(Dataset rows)
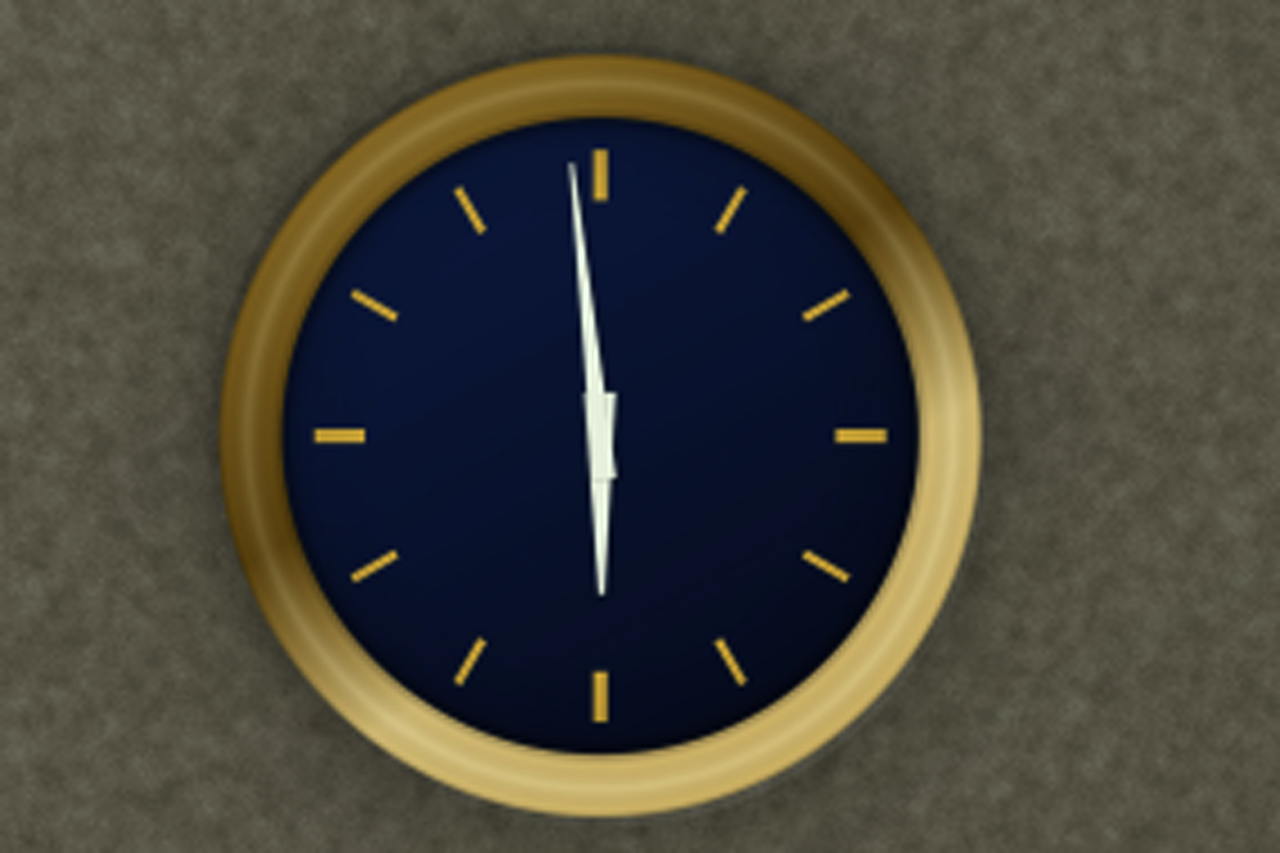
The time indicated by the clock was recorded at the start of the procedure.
5:59
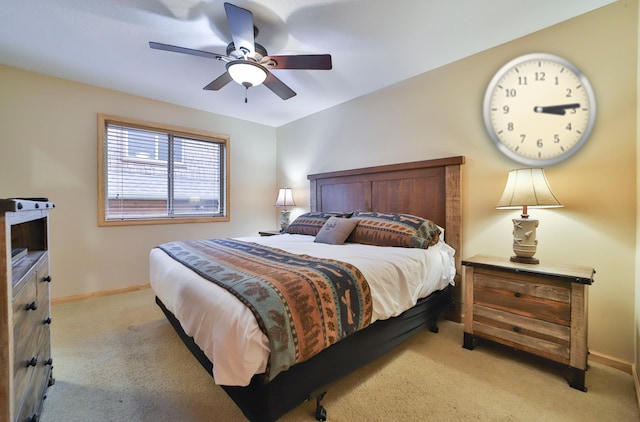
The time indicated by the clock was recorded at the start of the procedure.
3:14
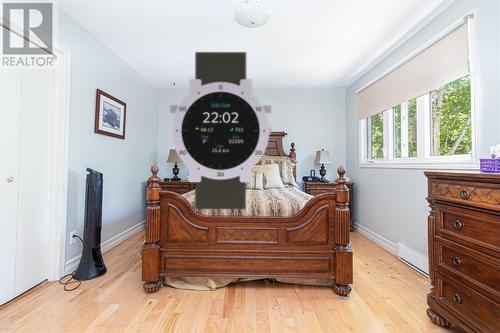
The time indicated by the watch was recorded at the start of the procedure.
22:02
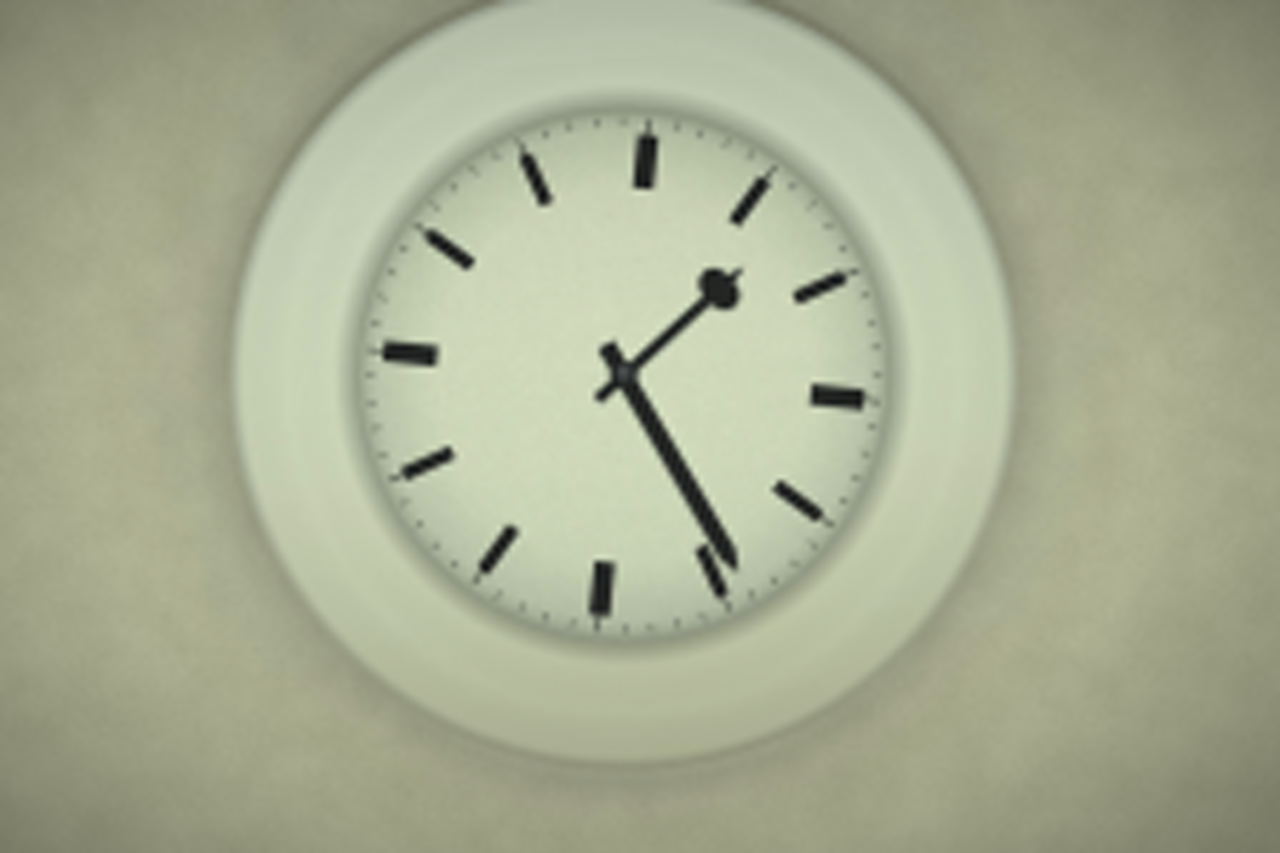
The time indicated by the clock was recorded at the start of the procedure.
1:24
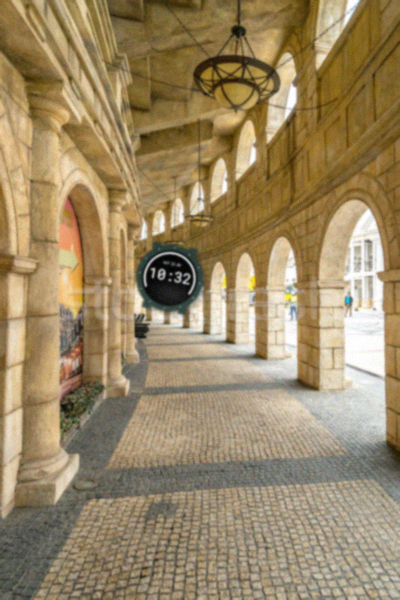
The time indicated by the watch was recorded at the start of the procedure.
10:32
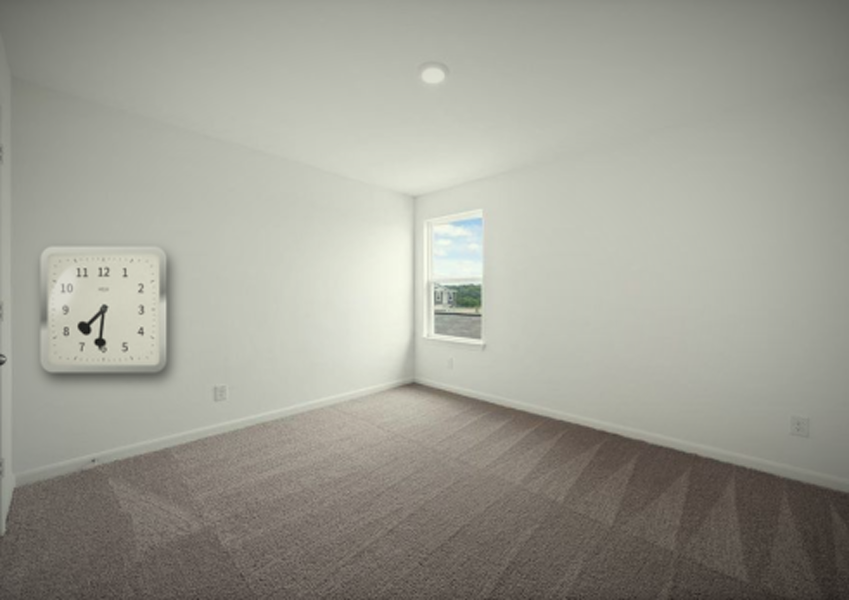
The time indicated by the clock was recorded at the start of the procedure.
7:31
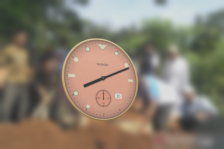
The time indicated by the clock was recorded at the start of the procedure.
8:11
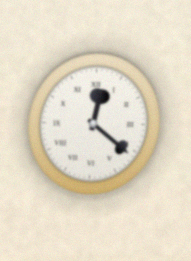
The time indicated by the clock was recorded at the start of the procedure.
12:21
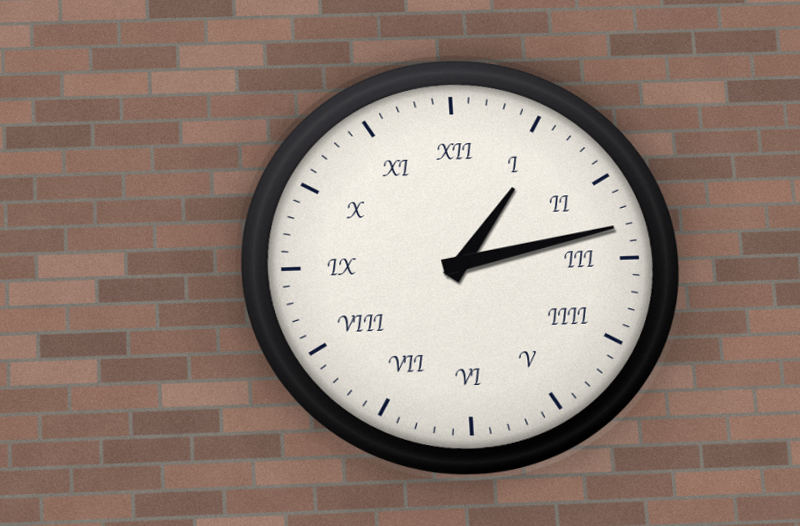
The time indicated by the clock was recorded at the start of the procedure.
1:13
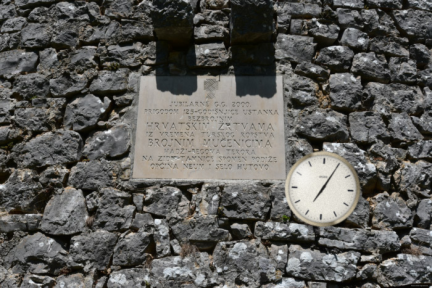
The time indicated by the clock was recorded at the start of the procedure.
7:05
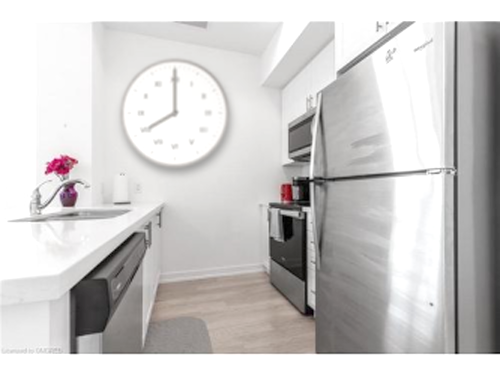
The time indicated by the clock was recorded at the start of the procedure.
8:00
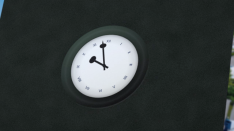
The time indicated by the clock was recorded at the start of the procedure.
9:58
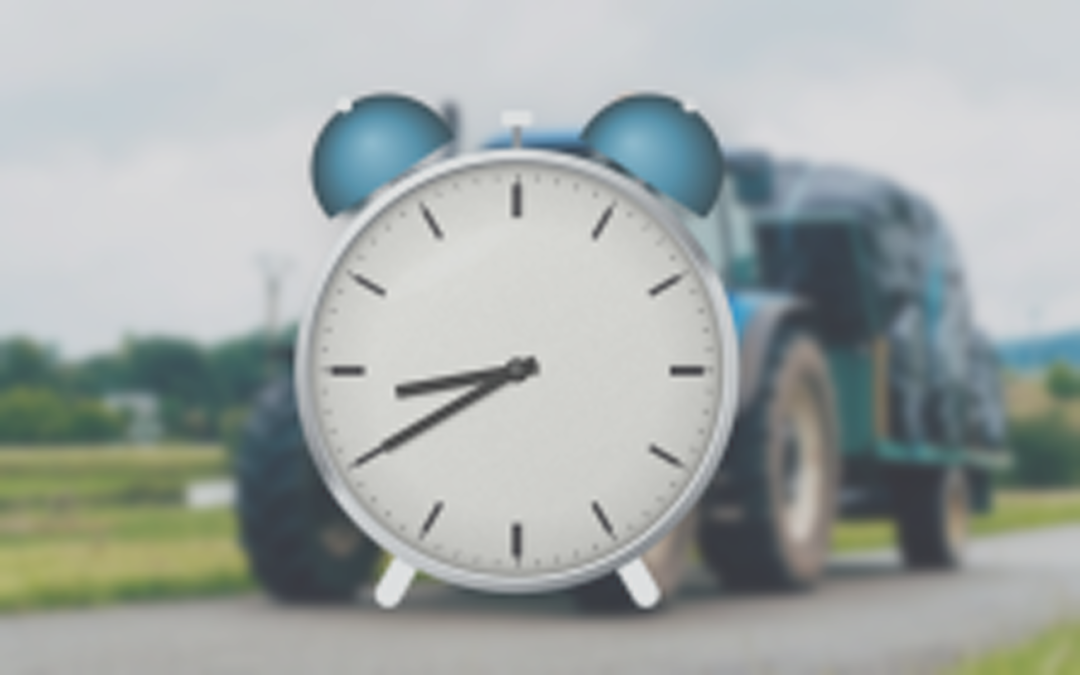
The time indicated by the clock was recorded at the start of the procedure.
8:40
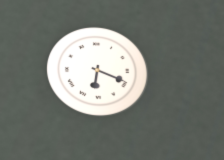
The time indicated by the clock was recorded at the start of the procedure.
6:19
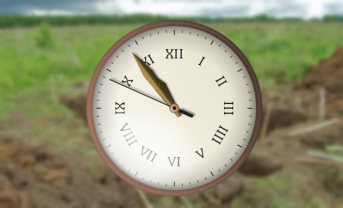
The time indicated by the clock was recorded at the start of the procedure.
10:53:49
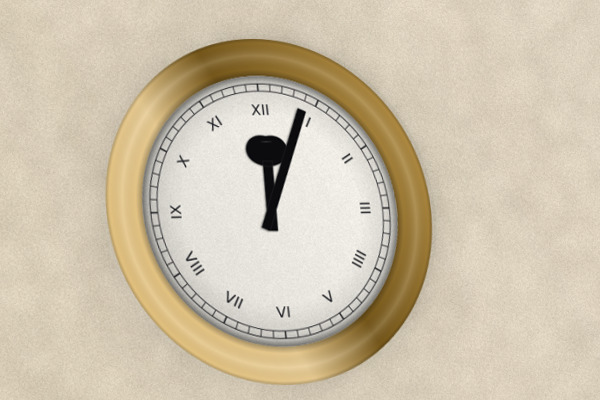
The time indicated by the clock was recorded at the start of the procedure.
12:04
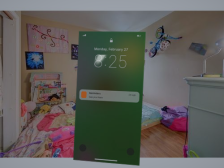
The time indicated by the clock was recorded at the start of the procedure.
8:25
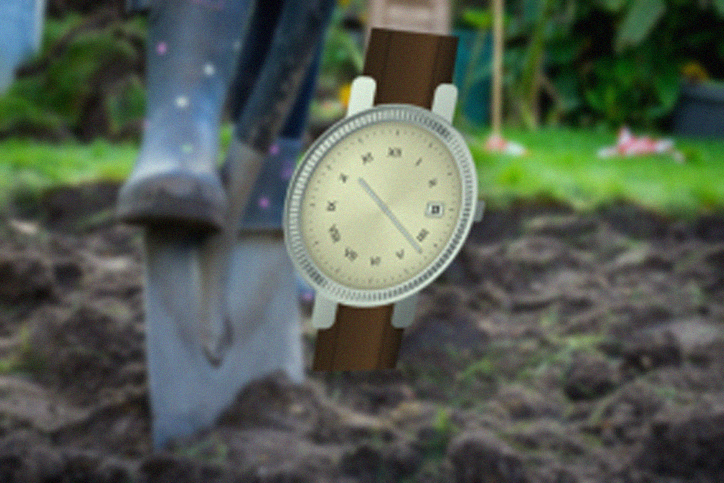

§ **Task requirements**: Copy every item above word for word, leaving out the pictures.

§ **Result below**:
The time indicated by the clock was recorded at the start of the procedure.
5:59
The time indicated by the clock was recorded at the start of the procedure.
3:14
The time indicated by the watch was recorded at the start of the procedure.
22:02
The time indicated by the clock was recorded at the start of the procedure.
1:24
The time indicated by the watch was recorded at the start of the procedure.
10:32
The time indicated by the clock was recorded at the start of the procedure.
7:31
The time indicated by the clock was recorded at the start of the procedure.
8:11
The time indicated by the clock was recorded at the start of the procedure.
12:21
The time indicated by the clock was recorded at the start of the procedure.
1:13
The time indicated by the clock was recorded at the start of the procedure.
7:05
The time indicated by the clock was recorded at the start of the procedure.
8:00
The time indicated by the clock was recorded at the start of the procedure.
9:58
The time indicated by the clock was recorded at the start of the procedure.
8:40
The time indicated by the clock was recorded at the start of the procedure.
6:19
The time indicated by the clock was recorded at the start of the procedure.
10:53:49
The time indicated by the clock was recorded at the start of the procedure.
12:04
The time indicated by the clock was recorded at the start of the procedure.
8:25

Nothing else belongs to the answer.